WHAT NEEDS TO BE DONE: Return the listing in full and exactly, but without a single picture.
++++++++++++++++++++
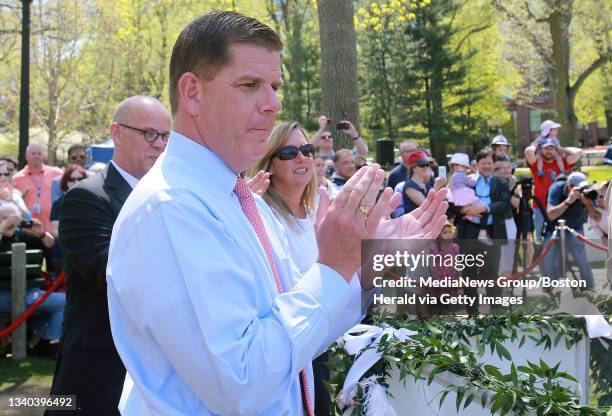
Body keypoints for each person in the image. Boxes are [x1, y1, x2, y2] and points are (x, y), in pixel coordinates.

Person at [105, 11, 448, 415]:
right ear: (192, 92)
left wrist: (364, 266)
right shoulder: (173, 208)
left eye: (274, 86)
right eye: (249, 85)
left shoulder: (233, 197)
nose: (273, 103)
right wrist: (335, 265)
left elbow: (298, 337)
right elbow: (243, 382)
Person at [46, 96, 170, 416]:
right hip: (99, 367)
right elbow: (111, 276)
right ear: (116, 132)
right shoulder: (86, 197)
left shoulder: (174, 198)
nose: (158, 144)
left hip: (161, 367)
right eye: (149, 134)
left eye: (166, 136)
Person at [250, 121, 364, 415]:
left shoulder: (320, 210)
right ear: (270, 164)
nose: (302, 158)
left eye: (307, 150)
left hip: (327, 342)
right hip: (290, 352)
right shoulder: (262, 217)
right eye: (289, 152)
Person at [450, 147, 510, 314]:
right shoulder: (464, 180)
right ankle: (472, 314)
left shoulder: (500, 183)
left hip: (491, 234)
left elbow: (504, 204)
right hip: (468, 234)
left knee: (492, 275)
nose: (487, 166)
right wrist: (464, 211)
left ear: (493, 164)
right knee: (469, 275)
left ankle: (496, 313)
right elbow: (452, 203)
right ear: (476, 165)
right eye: (483, 163)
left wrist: (485, 208)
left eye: (489, 163)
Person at [0, 204, 61, 356]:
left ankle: (46, 342)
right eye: (5, 218)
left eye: (13, 218)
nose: (10, 222)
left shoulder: (23, 235)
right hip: (2, 297)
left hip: (30, 294)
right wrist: (2, 229)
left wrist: (41, 234)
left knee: (64, 302)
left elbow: (50, 244)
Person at [540, 172, 600, 289]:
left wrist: (588, 204)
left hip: (575, 230)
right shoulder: (556, 188)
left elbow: (596, 217)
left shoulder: (587, 192)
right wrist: (569, 201)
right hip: (554, 229)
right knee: (549, 264)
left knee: (583, 263)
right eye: (578, 188)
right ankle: (552, 293)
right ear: (569, 186)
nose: (582, 190)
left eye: (583, 187)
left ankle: (590, 292)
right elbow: (550, 215)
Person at [524, 122, 582, 242]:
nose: (549, 151)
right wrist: (536, 143)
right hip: (540, 207)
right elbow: (528, 151)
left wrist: (561, 148)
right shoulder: (537, 164)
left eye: (551, 148)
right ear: (541, 149)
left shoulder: (561, 162)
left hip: (557, 206)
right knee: (540, 238)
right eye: (546, 148)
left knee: (560, 238)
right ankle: (541, 258)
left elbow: (578, 152)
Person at [11, 144, 63, 233]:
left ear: (43, 156)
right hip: (27, 230)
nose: (36, 156)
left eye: (39, 154)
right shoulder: (17, 178)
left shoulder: (57, 173)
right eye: (33, 153)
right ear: (26, 157)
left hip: (53, 229)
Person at [446, 153, 489, 241]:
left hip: (459, 203)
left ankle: (472, 219)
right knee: (482, 208)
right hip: (464, 221)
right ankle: (483, 231)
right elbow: (472, 183)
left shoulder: (453, 177)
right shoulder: (463, 176)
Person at [403, 150, 446, 215]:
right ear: (413, 168)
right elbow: (427, 207)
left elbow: (441, 202)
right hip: (415, 223)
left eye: (428, 164)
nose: (426, 167)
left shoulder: (427, 182)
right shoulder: (409, 186)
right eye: (422, 165)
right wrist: (437, 187)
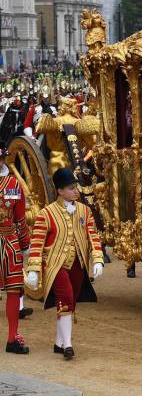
++++++++++++++++++++
TASK RESPONSE:
Body keypoints for each person in the image. Boxes are [x1, y1, x2, y2] and points are (x, y), in pixel coordinates.

Person at [105, 11, 448, 415]:
right ear: (192, 92)
left wrist: (364, 266)
right shoulder: (173, 208)
left eye: (274, 86)
right eye: (249, 85)
left shoulder: (233, 197)
nose: (273, 103)
right wrist: (335, 265)
left elbow: (298, 337)
right elbow: (243, 382)
Person at [46, 96, 170, 416]:
right hip: (99, 367)
right elbow: (111, 276)
right ear: (116, 132)
right shoulder: (86, 197)
left shoulder: (174, 198)
nose: (158, 144)
left hip: (161, 367)
right eye: (149, 134)
left eye: (166, 136)
Person at [250, 121, 364, 415]:
left shoulder: (320, 210)
right ear: (270, 164)
nose: (302, 158)
left eye: (307, 150)
left hip: (327, 342)
right hip: (290, 352)
right shoulder: (262, 217)
right eye: (289, 152)
Person at [450, 147, 510, 314]:
right shoulder: (464, 180)
right ankle: (472, 314)
left shoulder: (500, 183)
left hip: (491, 234)
left elbow: (504, 204)
right hip: (468, 234)
left knee: (492, 275)
nose: (487, 166)
right wrist: (464, 211)
left ear: (493, 164)
right knee: (469, 275)
left ankle: (496, 313)
right elbow: (452, 203)
right ear: (476, 165)
right eye: (483, 163)
left wrist: (485, 208)
left eye: (489, 163)
Person at [0, 204, 61, 356]:
left ankle: (46, 342)
right eye: (5, 218)
left eye: (13, 218)
nose: (10, 222)
left shoulder: (23, 235)
right hip: (2, 297)
left hip: (30, 294)
right wrist: (2, 229)
left wrist: (41, 234)
left knee: (64, 302)
left elbow: (50, 244)
Person at [540, 172, 600, 289]:
left wrist: (588, 204)
left hip: (575, 230)
right shoulder: (556, 188)
left elbow: (596, 217)
left shoulder: (587, 192)
right wrist: (569, 201)
right hip: (554, 229)
right knee: (549, 264)
left knee: (583, 263)
right eye: (578, 188)
right ankle: (552, 293)
right ear: (569, 186)
nose: (582, 190)
left eye: (583, 187)
left ankle: (590, 292)
right elbow: (550, 215)
Person at [524, 122, 582, 242]:
nose: (549, 151)
right wrist: (536, 143)
right hip: (540, 207)
right elbow: (528, 151)
left wrist: (561, 148)
right shoulder: (537, 164)
left eye: (551, 148)
right ear: (541, 149)
left shoulder: (561, 162)
left hip: (557, 206)
right knee: (540, 238)
right eye: (546, 148)
left knee: (560, 238)
right ankle: (541, 258)
left elbow: (578, 152)
Person at [11, 144, 63, 233]:
left ear: (43, 156)
right hip: (27, 230)
nose: (36, 156)
left eye: (39, 154)
right shoulder: (17, 178)
left shoulder: (57, 173)
right eye: (33, 153)
right ear: (26, 157)
left hip: (53, 229)
Person at [446, 153, 489, 241]:
left hip: (459, 203)
left ankle: (472, 219)
right knee: (482, 208)
right hip: (464, 221)
right ankle: (483, 231)
right elbow: (472, 183)
left shoulder: (453, 177)
right shoulder: (463, 176)
Person at [403, 150, 446, 215]:
right ear: (413, 168)
right elbow: (427, 207)
left elbow: (441, 202)
right hip: (415, 223)
left eye: (428, 164)
nose: (426, 167)
left shoulder: (427, 182)
right shoulder: (409, 186)
right eye: (422, 165)
right wrist: (437, 187)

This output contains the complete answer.